■ **Supplied records**
# # # #

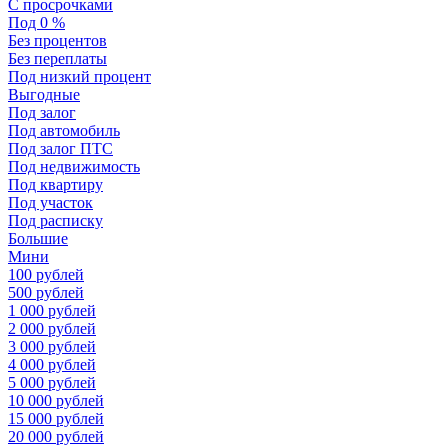
С просрочками
Под 0 %
Без процентов
Без переплаты
Под низкий процент
Выгодные
Под залог
Под автомобиль
Под залог ПТС
Под недвижимость
Под квартиру
Под участок
Под расписку
Большие
Мини
100 рублей
500 рублей
1 000 рублей
2 000 рублей
3 000 рублей
4 000 рублей
5 000 рублей
10 000 рублей
15 000 рублей
20 000 рублей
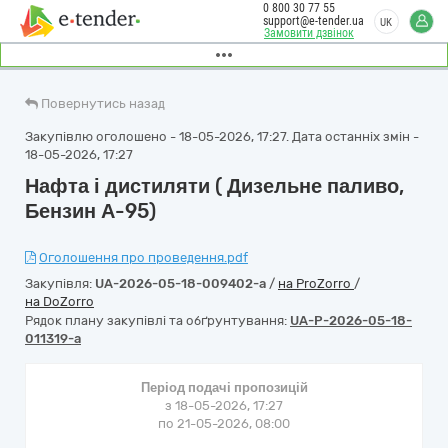
0 800 30 77 55
support@e-tender.ua
UK
Замовити дзвінок
Повернутись назад
Закупівлю оголошено - 18-05-2026, 17:27. Дата останніх змін -
18-05-2026, 17:27
Нафта і дистиляти ( Дизельне паливо,
Бензин А-95)
Оголошення про проведення.pdf
Закупівля:
UA-2026-05-18-009402-a
/
на ProZorro
/
на DoZorro
Рядок плану закупівлі та обґрунтування:
UA-P-2026-05-18-
011319-a
Період подачі пропозицій
з 18-05-2026, 17:27
по 21-05-2026, 08:00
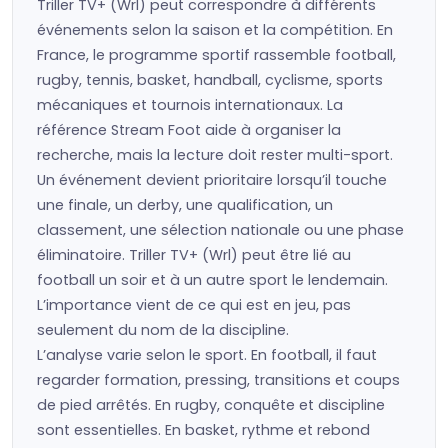
Triller TV+ (Wrl) peut correspondre à différents
événements selon la saison et la compétition. En
France, le programme sportif rassemble football,
rugby, tennis, basket, handball, cyclisme, sports
mécaniques et tournois internationaux. La
référence Stream Foot aide à organiser la
recherche, mais la lecture doit rester multi-sport.
Un événement devient prioritaire lorsqu’il touche
une finale, un derby, une qualification, un
classement, une sélection nationale ou une phase
éliminatoire. Triller TV+ (Wrl) peut être lié au
football un soir et à un autre sport le lendemain.
L’importance vient de ce qui est en jeu, pas
seulement du nom de la discipline.
L’analyse varie selon le sport. En football, il faut
regarder formation, pressing, transitions et coups
de pied arrêtés. En rugby, conquête et discipline
sont essentielles. En basket, rythme et rebond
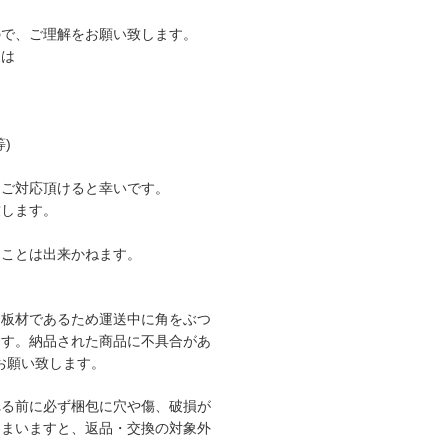
ので、ご理解をお願い致します。
ては
)
てご対応頂けると幸いです。
致します。
くことは出来かねます。
、板材であるため運送中に角をぶつ
ます。納品された商品に不具合があ
をお願い致します。
れる前に必ず梱包に穴や傷、破損が
しまいますと、返品・交換の対象外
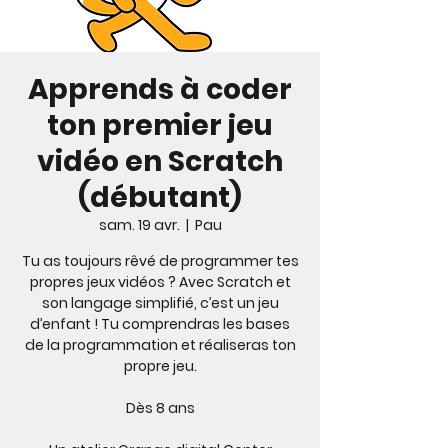
Apprends à coder
ton premier jeu
vidéo en Scratch
(débutant)
sam. 19 avr.
  |  
Pau
Tu as toujours rêvé de programmer tes
propres jeux vidéos ? Avec Scratch et
son langage simplifié, c’est un jeu
d’enfant ! Tu comprendras les bases
de la programmation et réaliseras ton
propre jeu.
Dès 8 ans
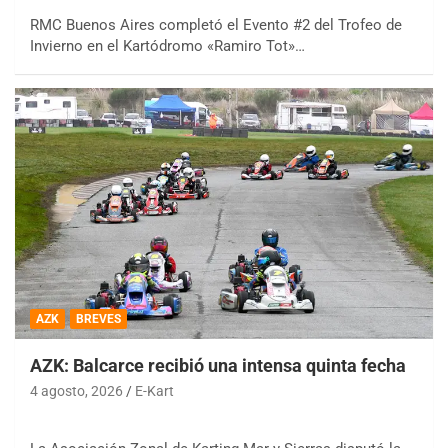
RMC Buenos Aires completó el Evento #2 del Trofeo de
Invierno en el Kartódromo «Ramiro Tot»…
AZK
BREVES
AZK: Balcarce recibió una intensa quinta fecha
4 agosto, 2026
E-Kart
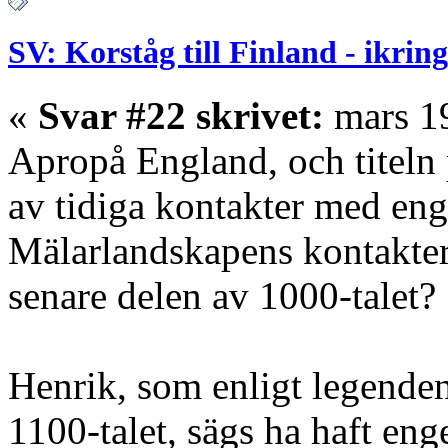
SV: Korståg till Finland - ikrin
«
Svar #22 skrivet:
mars 19
Apropå England, och titeln 
av tidiga kontakter med eng
Mälarlandskapens kontakter
senare delen av 1000-talet?
Henrik, som enligt legenden
1100-talet, sägs ha haft eng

# # # #

■ **Goal of the exercise**
Search the listing above for lines containing "Triller", and copy them.

■ **The completed task**
Triller TV+ (Wrl) peut correspondre à différents
éliminatoire. Triller TV+ (Wrl) peut être lié au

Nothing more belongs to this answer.